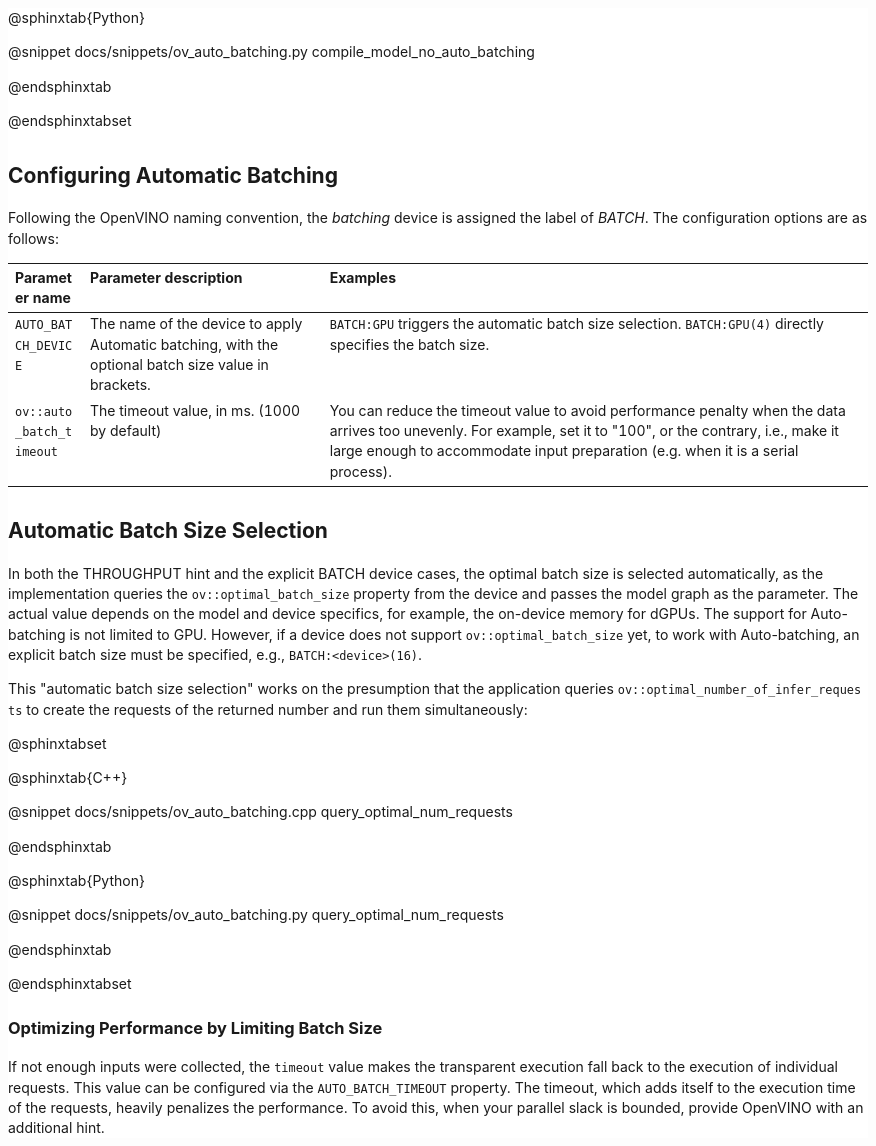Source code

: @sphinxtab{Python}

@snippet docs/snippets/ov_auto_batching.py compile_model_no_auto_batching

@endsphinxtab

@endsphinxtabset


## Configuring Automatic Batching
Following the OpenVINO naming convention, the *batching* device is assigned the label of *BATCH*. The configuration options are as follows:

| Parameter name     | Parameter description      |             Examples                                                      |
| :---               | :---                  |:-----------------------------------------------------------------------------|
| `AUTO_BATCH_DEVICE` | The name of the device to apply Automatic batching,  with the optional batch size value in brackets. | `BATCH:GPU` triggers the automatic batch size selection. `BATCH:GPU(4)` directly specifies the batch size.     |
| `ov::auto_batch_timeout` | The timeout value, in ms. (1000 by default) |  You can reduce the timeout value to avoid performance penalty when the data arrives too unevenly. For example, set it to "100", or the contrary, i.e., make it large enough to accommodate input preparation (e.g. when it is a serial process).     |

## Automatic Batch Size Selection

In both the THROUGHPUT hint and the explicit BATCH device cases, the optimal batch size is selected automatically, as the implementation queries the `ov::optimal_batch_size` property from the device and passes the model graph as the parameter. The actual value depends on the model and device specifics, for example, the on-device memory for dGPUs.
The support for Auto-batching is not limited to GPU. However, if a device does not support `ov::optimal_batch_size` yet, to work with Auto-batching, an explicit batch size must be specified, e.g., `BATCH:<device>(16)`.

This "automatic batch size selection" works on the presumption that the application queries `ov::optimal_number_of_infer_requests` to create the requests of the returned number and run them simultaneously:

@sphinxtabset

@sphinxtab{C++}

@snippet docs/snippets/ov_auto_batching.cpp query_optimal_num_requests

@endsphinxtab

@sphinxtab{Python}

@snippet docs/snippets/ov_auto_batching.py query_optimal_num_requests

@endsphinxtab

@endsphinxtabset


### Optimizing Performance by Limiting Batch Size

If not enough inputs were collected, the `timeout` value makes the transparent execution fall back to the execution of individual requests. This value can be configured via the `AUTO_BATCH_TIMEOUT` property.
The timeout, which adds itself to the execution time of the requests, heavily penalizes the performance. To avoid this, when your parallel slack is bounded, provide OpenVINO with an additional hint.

■ ■ ■ ■ ■ ■ ■

◆ **Exercise goal**: Your answer should be a single number: the count of lines above that contain the word "docs".

◆ **Task response**: 3